Even upon paternity being established, however, a father does not automatically obtain legal custody or the right to parenting time with the child. Instead, the establishment of paternity allows the father to petition the court for visitation, custody, or shared parenting. The father does not have any visitation or custodial rights until the court grants him such an order. If a court grants the father’s request, then both mother and father have parental rights as outlined in the court’s order. Upon the issuance of the Court’s order, both parents are legally obligated to follow the order, and neither can withhold the child from the other or he/she could be held in contempt of court.
If paternity has not been established, the mother has sole legal custody of the child. As the legal custodian, mother has the sole authority to make any and all decisions regarding the child, including whether any parenting time with the father is appropriate. She may also relocate to another county or another state without the father’s consent.

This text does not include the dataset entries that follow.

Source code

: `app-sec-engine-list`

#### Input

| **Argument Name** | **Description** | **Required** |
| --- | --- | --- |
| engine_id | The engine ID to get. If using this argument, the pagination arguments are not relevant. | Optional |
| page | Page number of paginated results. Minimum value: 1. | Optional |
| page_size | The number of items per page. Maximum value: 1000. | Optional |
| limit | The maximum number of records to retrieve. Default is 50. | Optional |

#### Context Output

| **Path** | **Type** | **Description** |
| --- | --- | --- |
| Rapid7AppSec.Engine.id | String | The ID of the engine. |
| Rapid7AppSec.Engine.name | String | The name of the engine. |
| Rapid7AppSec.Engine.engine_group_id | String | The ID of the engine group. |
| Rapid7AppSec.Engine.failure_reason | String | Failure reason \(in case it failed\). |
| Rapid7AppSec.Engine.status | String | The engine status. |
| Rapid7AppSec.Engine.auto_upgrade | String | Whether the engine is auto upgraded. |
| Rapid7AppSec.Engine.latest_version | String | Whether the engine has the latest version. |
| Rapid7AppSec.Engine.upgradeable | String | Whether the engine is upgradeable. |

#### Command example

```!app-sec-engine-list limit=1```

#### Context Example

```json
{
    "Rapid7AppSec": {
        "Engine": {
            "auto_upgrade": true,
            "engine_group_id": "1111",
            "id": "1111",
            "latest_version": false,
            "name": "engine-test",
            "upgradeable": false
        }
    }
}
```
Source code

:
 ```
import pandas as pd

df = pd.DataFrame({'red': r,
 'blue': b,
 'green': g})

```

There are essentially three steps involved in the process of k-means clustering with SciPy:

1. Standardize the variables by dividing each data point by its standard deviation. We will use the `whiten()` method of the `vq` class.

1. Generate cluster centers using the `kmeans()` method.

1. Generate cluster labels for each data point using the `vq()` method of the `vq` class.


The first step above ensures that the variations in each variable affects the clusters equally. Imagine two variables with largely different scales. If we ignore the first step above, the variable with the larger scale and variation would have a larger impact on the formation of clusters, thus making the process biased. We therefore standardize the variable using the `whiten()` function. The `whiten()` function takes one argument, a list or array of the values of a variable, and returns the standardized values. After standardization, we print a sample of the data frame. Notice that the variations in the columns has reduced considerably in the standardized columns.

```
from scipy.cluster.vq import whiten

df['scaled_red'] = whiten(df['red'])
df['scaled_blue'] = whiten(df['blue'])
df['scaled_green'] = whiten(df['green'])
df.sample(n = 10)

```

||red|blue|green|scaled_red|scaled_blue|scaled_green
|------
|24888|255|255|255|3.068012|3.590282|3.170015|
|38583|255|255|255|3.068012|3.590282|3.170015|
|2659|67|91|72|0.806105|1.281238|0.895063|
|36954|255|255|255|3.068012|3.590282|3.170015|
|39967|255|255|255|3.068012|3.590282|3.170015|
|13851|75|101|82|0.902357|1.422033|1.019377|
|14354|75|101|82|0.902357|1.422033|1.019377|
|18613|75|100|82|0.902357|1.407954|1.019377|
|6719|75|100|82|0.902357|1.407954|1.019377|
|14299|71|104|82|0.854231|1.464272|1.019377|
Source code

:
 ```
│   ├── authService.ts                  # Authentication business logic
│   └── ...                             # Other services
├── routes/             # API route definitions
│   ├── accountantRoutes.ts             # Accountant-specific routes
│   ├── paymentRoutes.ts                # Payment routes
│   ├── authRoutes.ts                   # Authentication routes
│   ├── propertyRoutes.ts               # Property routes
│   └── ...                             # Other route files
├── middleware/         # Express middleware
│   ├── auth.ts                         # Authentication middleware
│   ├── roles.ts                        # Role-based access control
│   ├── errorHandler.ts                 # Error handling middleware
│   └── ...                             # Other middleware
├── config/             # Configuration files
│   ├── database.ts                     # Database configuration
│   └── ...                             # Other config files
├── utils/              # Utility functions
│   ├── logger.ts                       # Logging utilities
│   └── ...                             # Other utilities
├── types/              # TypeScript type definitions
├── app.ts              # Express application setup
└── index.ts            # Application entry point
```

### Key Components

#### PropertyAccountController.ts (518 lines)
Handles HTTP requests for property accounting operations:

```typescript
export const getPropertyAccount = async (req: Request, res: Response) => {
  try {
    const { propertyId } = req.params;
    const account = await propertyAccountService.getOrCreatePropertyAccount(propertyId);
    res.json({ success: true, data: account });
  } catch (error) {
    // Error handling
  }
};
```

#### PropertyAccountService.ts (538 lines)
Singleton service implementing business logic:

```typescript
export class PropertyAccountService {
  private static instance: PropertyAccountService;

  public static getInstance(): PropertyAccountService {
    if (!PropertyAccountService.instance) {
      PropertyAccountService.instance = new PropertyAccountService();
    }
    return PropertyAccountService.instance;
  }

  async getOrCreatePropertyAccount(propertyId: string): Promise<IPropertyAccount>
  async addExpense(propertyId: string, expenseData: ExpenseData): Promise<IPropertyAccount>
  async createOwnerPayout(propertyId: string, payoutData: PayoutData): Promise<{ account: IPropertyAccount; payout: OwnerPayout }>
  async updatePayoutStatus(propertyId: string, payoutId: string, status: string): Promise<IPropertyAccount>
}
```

Thus, in cases of unmarried parents, whether or not paternity has been established is critical. Until paternity is established, the mother is the sole legal custodian and the father has no parental rights. However, even after establishing paternity, a father must take the additional step of petitioning the court for an order to grant him custodial rights or parenting time. Thus, upon paternity being established, a father is one step closer to being on an equal footing with the child’s mother regarding custody rights of their child.